5×5 features five photographs by five photographers, usually curated around a specific subject matter, selected by a guest editor.

Olivia Gilmore is the Content Editor for Lint-roller’s 5×5. She is a Brooklyn based multimedia artist. You can see her work at oliviagilmore.net.

To exist at the present moment is to be commodified. Ideologies, objects, and lifestyles, are entities for sale.

The following artists have all dreamily subverted the culture of consumerism.
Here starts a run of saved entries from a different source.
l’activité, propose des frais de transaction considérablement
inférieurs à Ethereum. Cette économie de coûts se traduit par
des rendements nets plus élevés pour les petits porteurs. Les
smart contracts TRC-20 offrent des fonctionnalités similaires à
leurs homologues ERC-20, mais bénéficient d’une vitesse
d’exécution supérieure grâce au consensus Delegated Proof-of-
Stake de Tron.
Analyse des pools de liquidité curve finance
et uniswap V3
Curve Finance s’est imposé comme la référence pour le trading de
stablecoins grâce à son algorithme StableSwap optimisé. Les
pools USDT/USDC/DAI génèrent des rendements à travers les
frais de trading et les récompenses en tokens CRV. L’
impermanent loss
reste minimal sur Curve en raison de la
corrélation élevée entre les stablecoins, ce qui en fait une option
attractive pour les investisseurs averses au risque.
The animated gifs by Antonellis and Basler parallel the quintessential advertisement; they are flashing banners eliciting attention. The video-still by Deleón is an appropriation piece. It relies on: ubiquitous imagery, the proliferation of New York skyline post-cards, and the event of 9/11 and its iterations through media. This video recalls the symbology of the Twin Towers, and how the iconography has been commodified since. The image by Jang is a cell-phone image of a child, decked-out in pink; it’s a fashion image. And Scott’s image, sitting atop a gallery in Brussels, represents gentrifying cityscapes, swelling with luxury developments and marketing ploys.

This animated gif image is by Anthony Antonellis, “paint_bucket_landscape.gif was an animated GIF installed on a public LED billboard in Detroit, Michigan. The work was on display 28 May – 24 June 2012, as part of the Billboard Art Project. (Antonellis’ site, 2013)” As billboards are tools for advertising, this image functions to disenfranchise the billboard of its original meaning. Here the billboard has been converted back into a simple object, and the nonexistent advertisement is an ephemeral paint bucket rainbow.
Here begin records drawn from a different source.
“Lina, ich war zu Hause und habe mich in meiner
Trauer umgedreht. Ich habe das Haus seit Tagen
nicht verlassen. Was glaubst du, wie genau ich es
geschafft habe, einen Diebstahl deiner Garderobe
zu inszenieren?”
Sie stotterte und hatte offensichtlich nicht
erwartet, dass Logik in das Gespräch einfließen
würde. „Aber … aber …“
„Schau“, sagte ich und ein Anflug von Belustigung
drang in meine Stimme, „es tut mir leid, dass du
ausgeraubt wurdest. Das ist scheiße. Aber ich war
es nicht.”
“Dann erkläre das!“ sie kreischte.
A Gust of Wind“, 2012, is a video by Ian Deleón. The footage of the World Trade Center in construction plays consecutively as the Talking Heads’ song “Listening Wind,” also plays, karaoke style, with the words overlaying atop the footage. Whether or not the original video was propaganda, meant to indoctrinate the viewer with notions of the promise of a strong America, is arguable. Nonetheless, Deleón skillfully brings new meaning to the video footage and the song. It’s derisively fun and the Talking Heads never grow old.
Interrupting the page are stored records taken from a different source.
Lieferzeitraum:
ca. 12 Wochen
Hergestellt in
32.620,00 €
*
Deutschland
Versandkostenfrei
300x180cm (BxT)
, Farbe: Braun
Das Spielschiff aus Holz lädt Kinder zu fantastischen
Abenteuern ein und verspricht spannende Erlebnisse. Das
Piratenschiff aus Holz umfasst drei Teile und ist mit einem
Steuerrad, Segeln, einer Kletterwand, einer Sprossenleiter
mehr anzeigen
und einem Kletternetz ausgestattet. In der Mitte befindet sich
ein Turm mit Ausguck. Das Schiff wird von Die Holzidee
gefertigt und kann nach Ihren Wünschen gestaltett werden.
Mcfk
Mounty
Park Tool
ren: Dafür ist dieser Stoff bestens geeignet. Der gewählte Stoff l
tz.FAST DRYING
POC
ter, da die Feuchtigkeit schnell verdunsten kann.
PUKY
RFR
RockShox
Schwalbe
Ian Deléon, A Gust of Wind, 2012

Connie Jang‘s “SS13,” 2013, captures an unaware subject and makes her a complicit participant. Ironically referencing NYC street fashion stories, such as “On the Street with Bill Cunningham”, or The Sartorialist’s blog, such observational photography begs the question from viewers, “Where’d you get that?”, or “How’d you get that look?”.  It also is referential to US Magazine’s “Stars Are Just Like Us.” Jang’s “Hand-Phone” images were recently featured on Lint-roller’s portfolio section and can be seen on her Tumblr.

Connie Jang, SS2013, 2013

Antonia Basler‘s image is of a car’s broken headlight, which has been repaired with tape. The flashing rainbow frame takes this seemingly unappealing object and makes it desirable. Basler’s image speaks to the proliferation images which exhibit commodities on display. Once they are given the spotlight on the Internet, in public domain, do people assume there is inherent value attached to these objects? The stamp of a nice aesthetic or a catchy title sells, even if what exists inside the frame is of little value. The same goes for self-advertising on social media sites–do people attach meaning out of attractively advertised images of people? Basler’s humor is reflected in this animation. She continues to make work with cheap objects. Her “Dollar Store Series”, 2011-2012, is another example of her skill at isolating futile objects in a garish, yet still palatable manner.

Peter Scott is the curator and director of Carriage Trade. In addition to curating, Scott also makes work. This piece, “Here Comes Your Neighborhood,” 2013, was part of his solo exhibition, “Picturing the City,” at Rectangle Gallery in Brussels, in Fall of 2013. This image depicts people on the High Line in Manhattan. Collectively the photographs from this series focus on the luxury developments, and their advertisements, displayed in the gentrifying neighborhoods of New York City. “…The staging areas of the High Line reconstitute a quite “walk in the park” into a more consumer oriented experience of high-end design and public display (Rectangle Gallery Press Release, 2013).” Seeing the billboard image nestled in between buildings, in a country far from America, is a disconcerting reality of global gentrification.